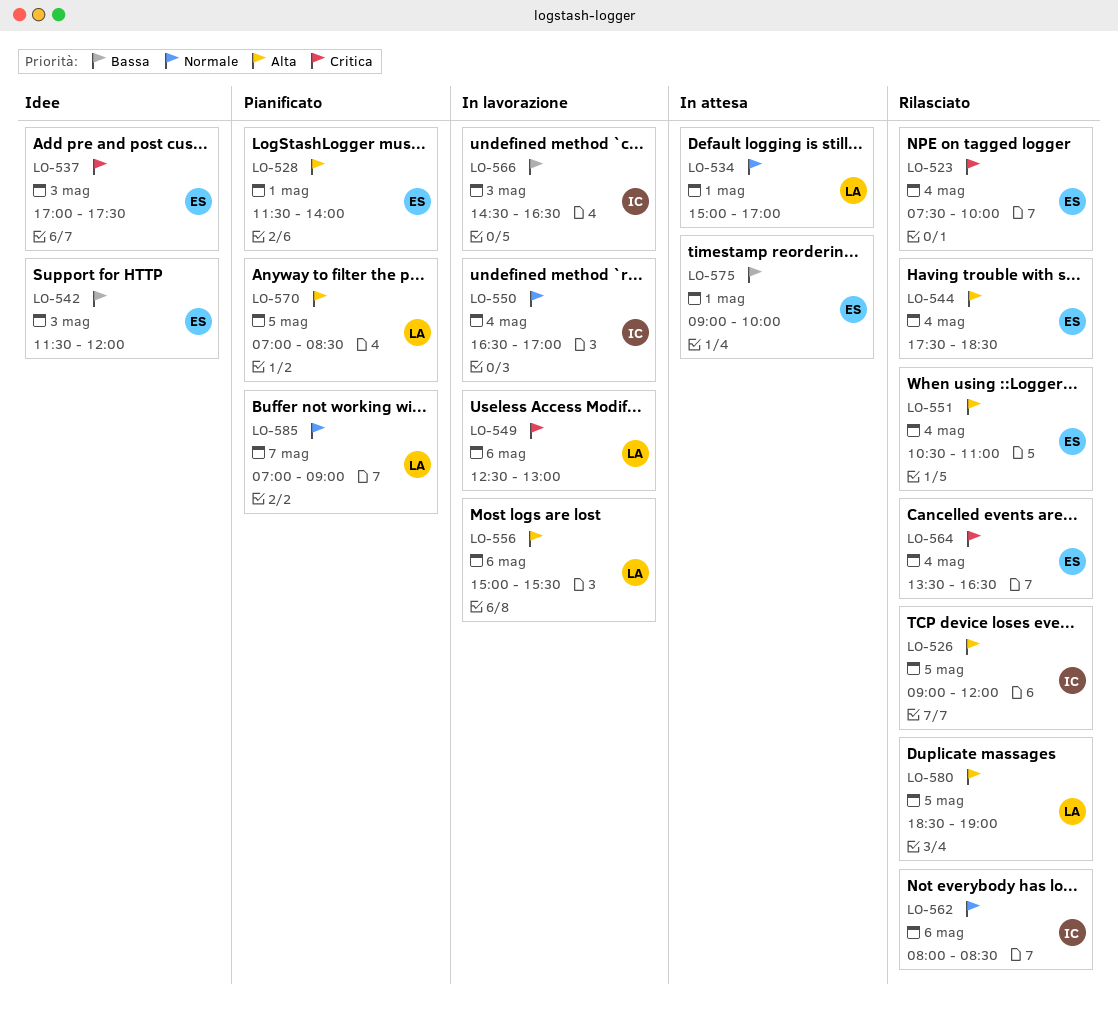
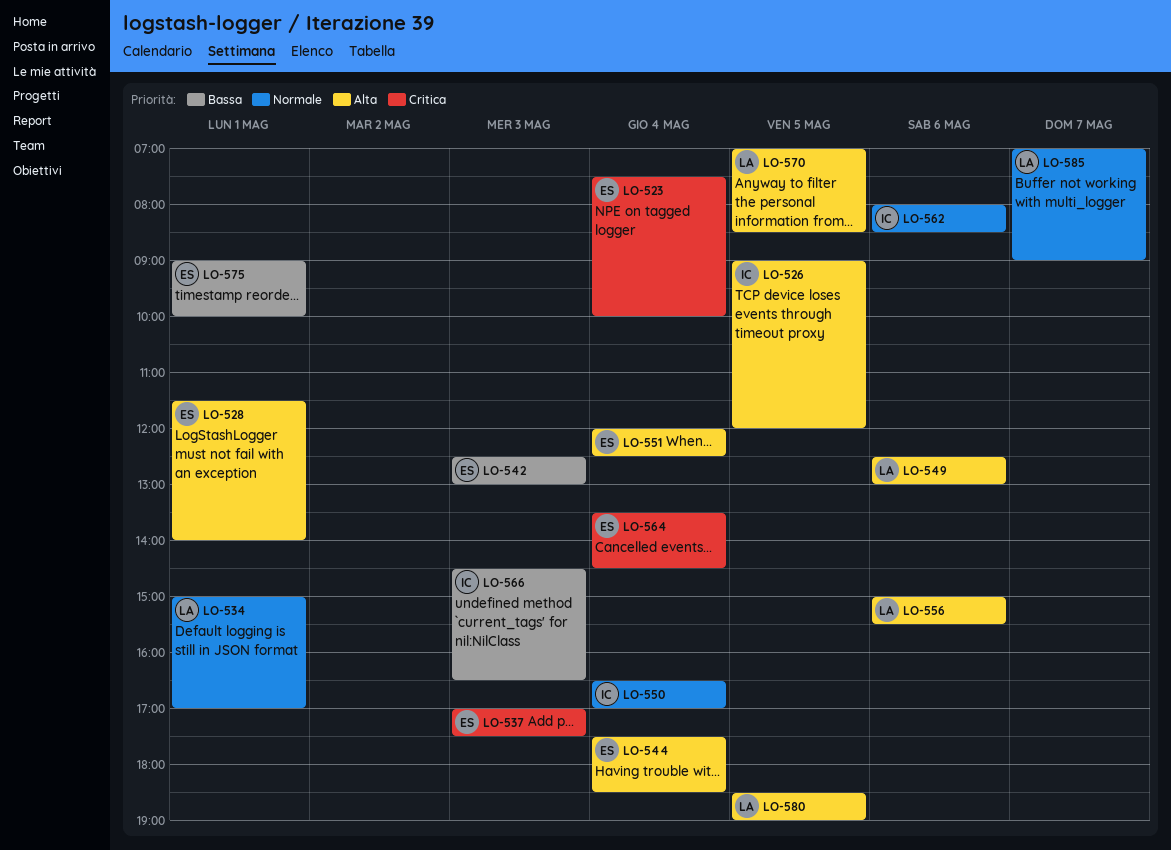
LO-542, begins: 11:30 -> 12:30
LO-542, ends: 12:00 -> 13:00
LO-549, priority: Critica -> Alta
LO-551, begins: 10:30 -> 12:00
LO-551, ends: 11:00 -> 12:30
LO-564, ends: 16:30 -> 14:30

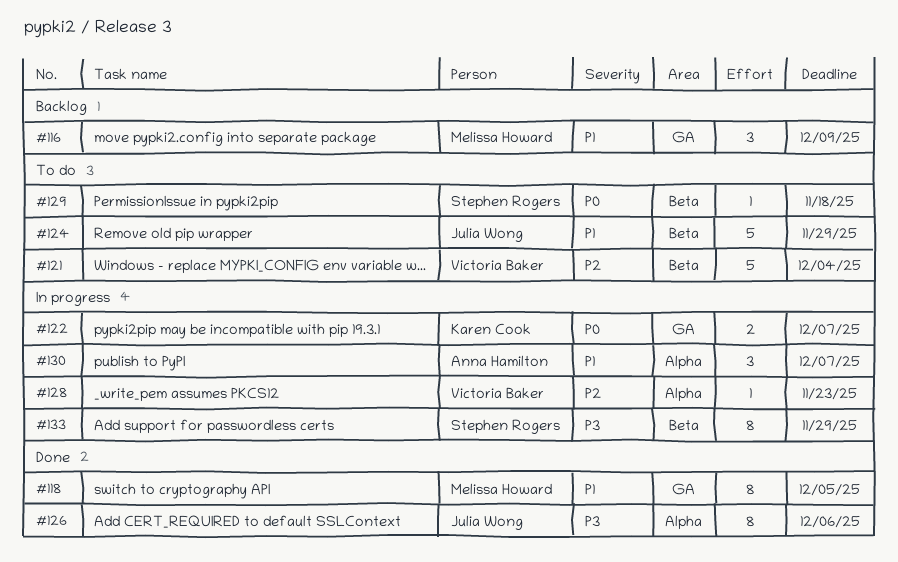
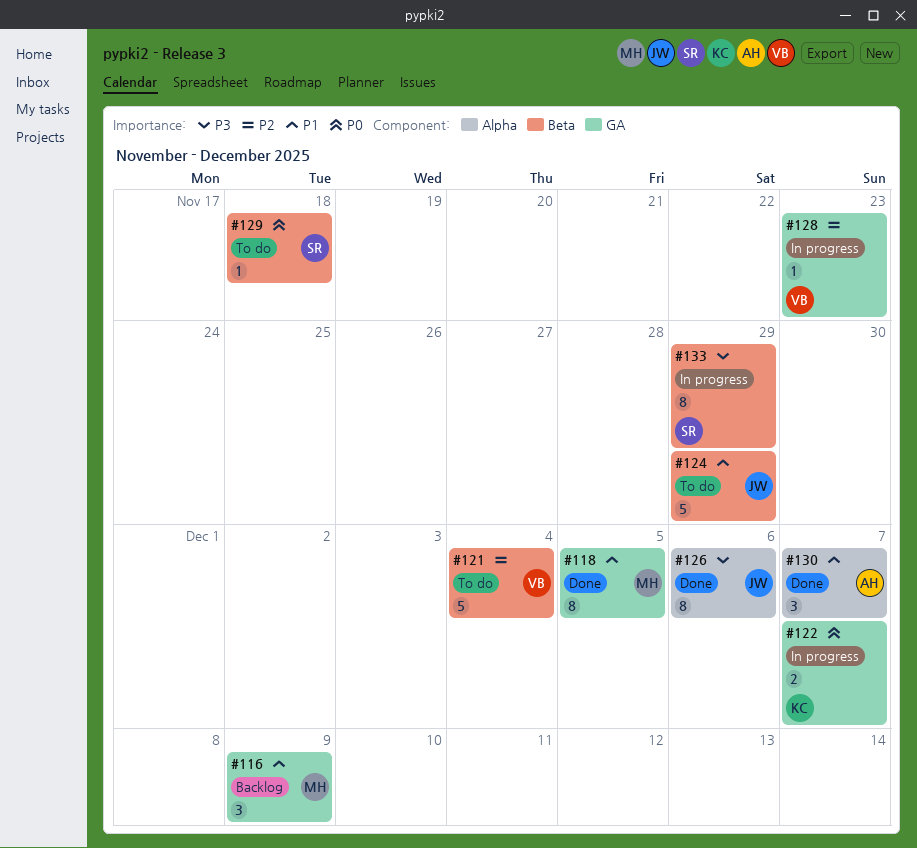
#128, label: Alpha -> GA
#130, status: In progress -> Done

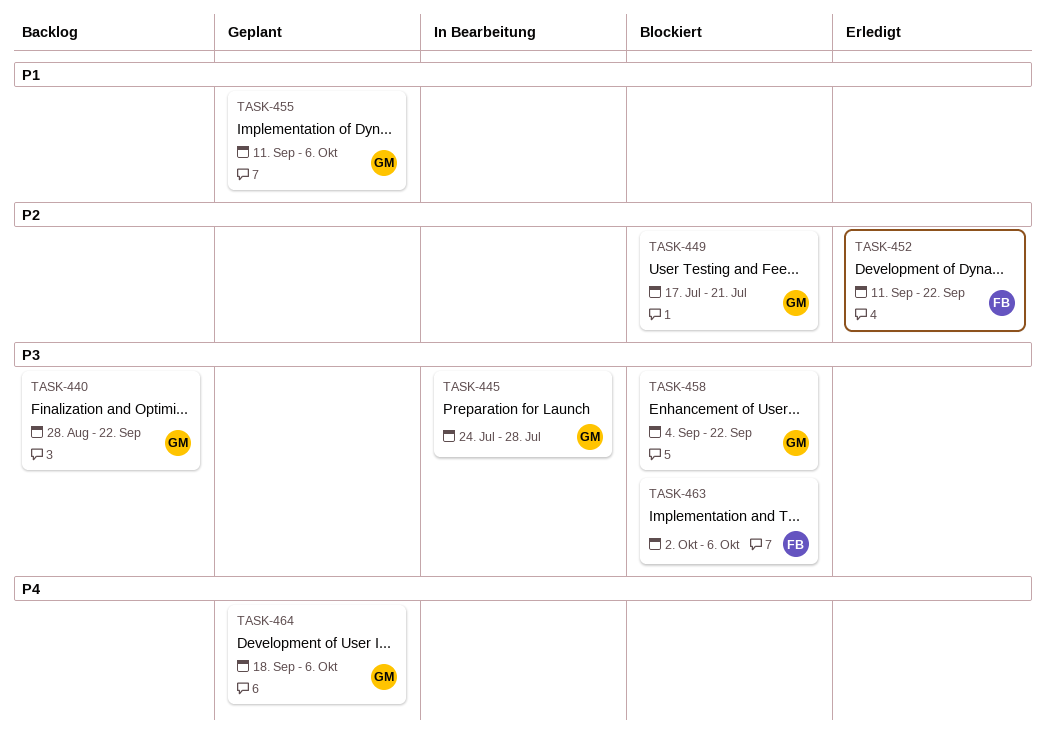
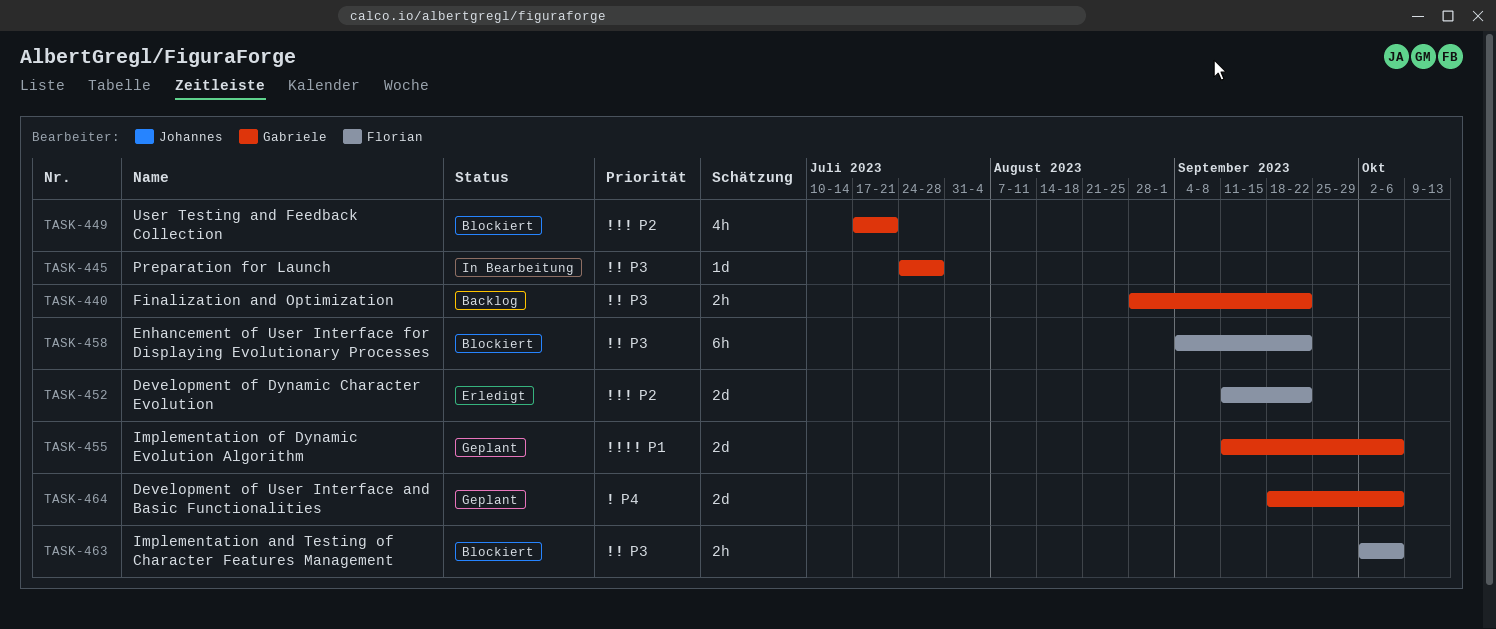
TASK-458, owner: Gabriele -> Florian

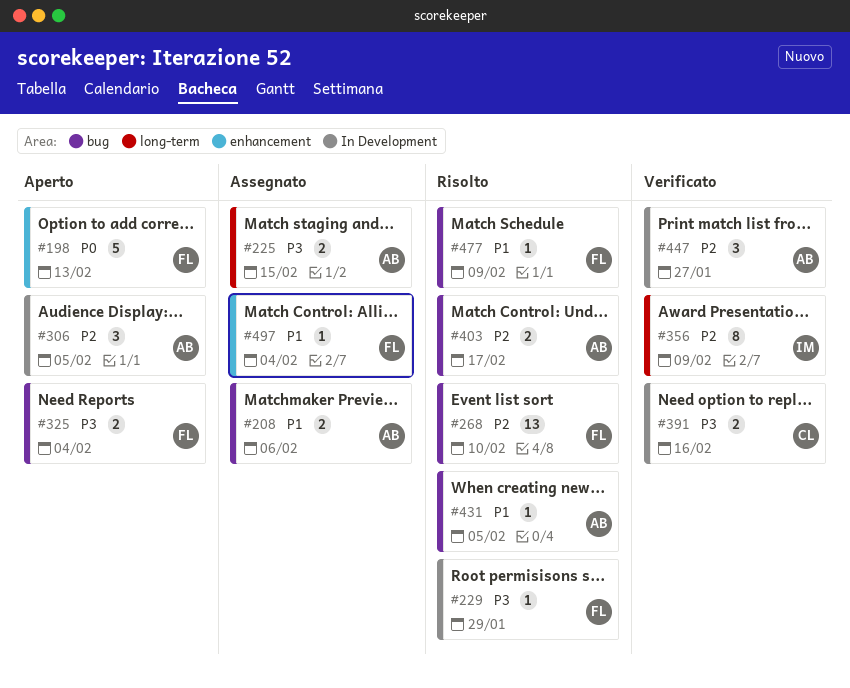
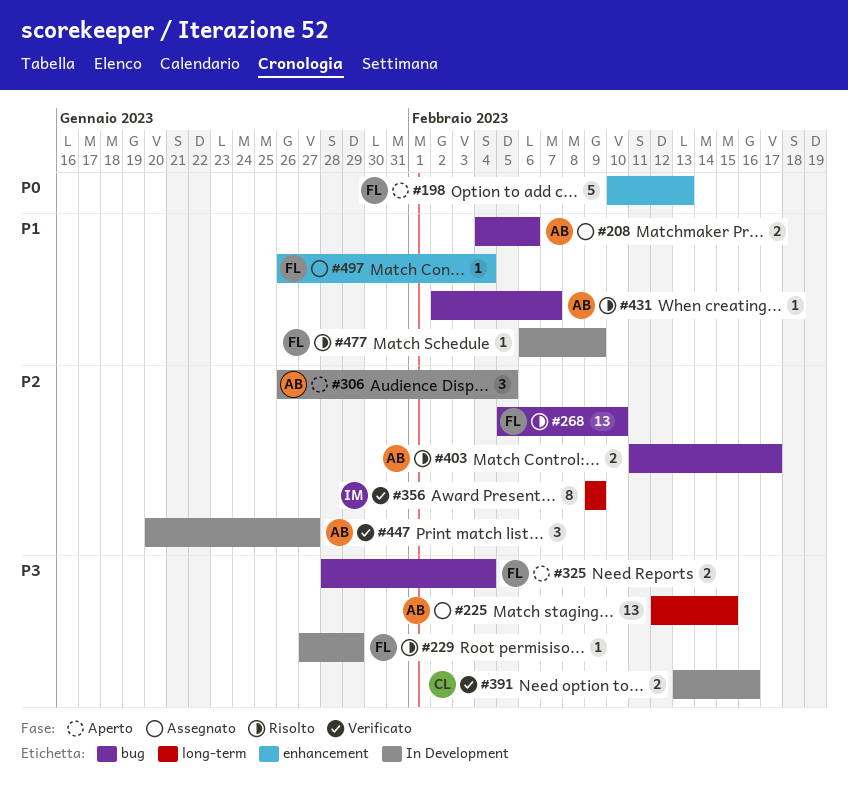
#225, estimate: 2 -> 13
#431, due: Feb 5 -> Feb 7
#477, label: bug -> In Development

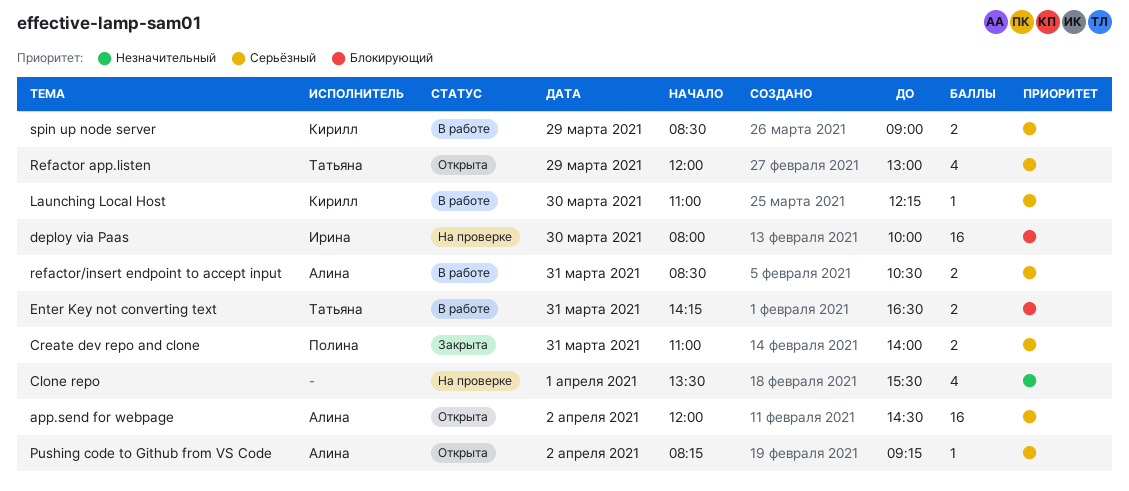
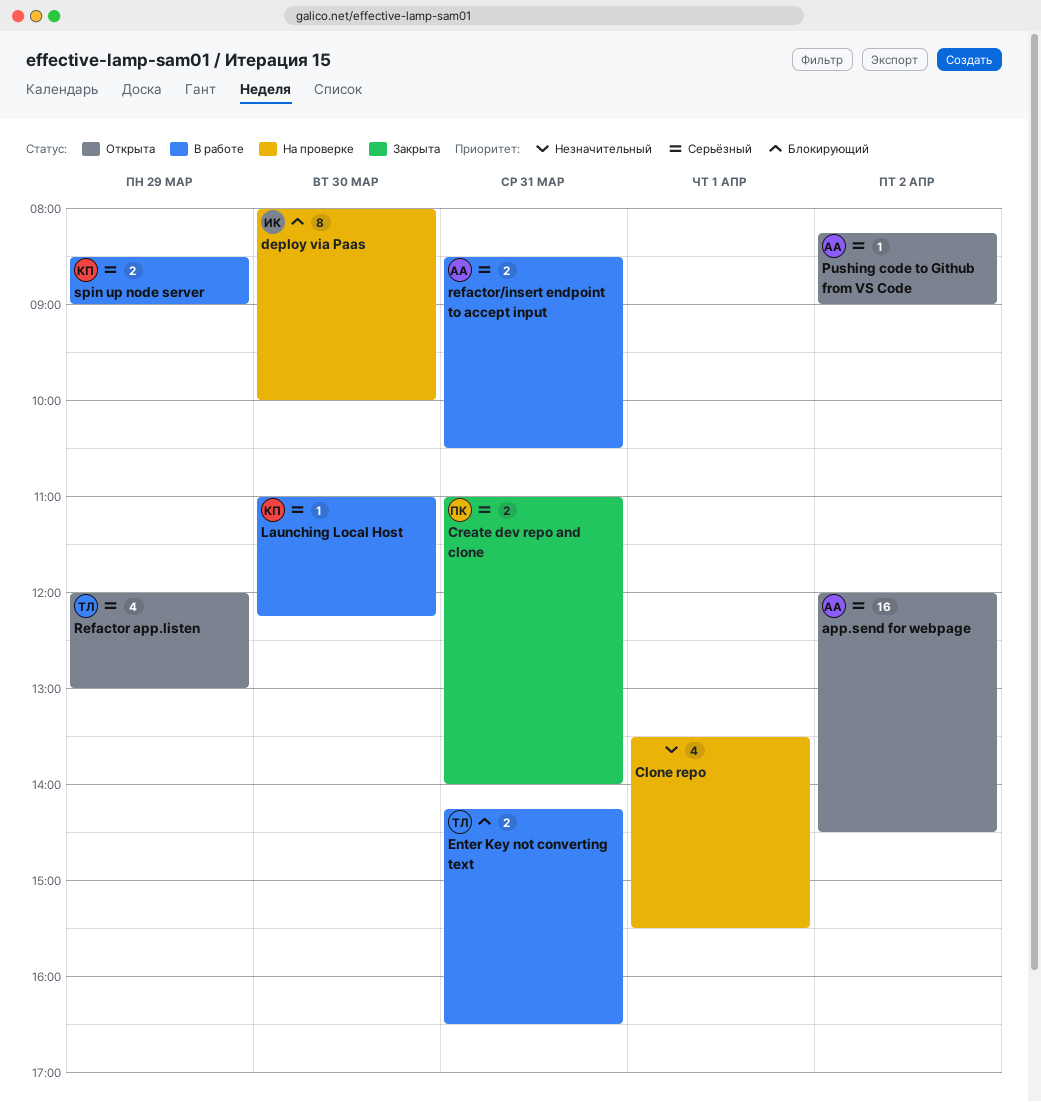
deploy via Paas, estimate: 16 -> 8
Pushing code to Github from VS Code, ends: 09:15 -> 09:00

§ TASK GOAL:
Send back the data above word for word, with the pictures left out.

§ RESULT OF THE EXERCISE:
LO-542, begins: 11:30 -> 12:30
LO-542, ends: 12:00 -> 13:00
LO-549, priority: Critica -> Alta
LO-551, begins: 10:30 -> 12:00
LO-551, ends: 11:00 -> 12:30
LO-564, ends: 16:30 -> 14:30

#128, label: Alpha -> GA
#130, status: In progress -> Done

TASK-458, owner: Gabriele -> Florian

#225, estimate: 2 -> 13
#431, due: Feb 5 -> Feb 7
#477, label: bug -> In Development

deploy via Paas, estimate: 16 -> 8
Pushing code to Github from VS Code, ends: 09:15 -> 09:00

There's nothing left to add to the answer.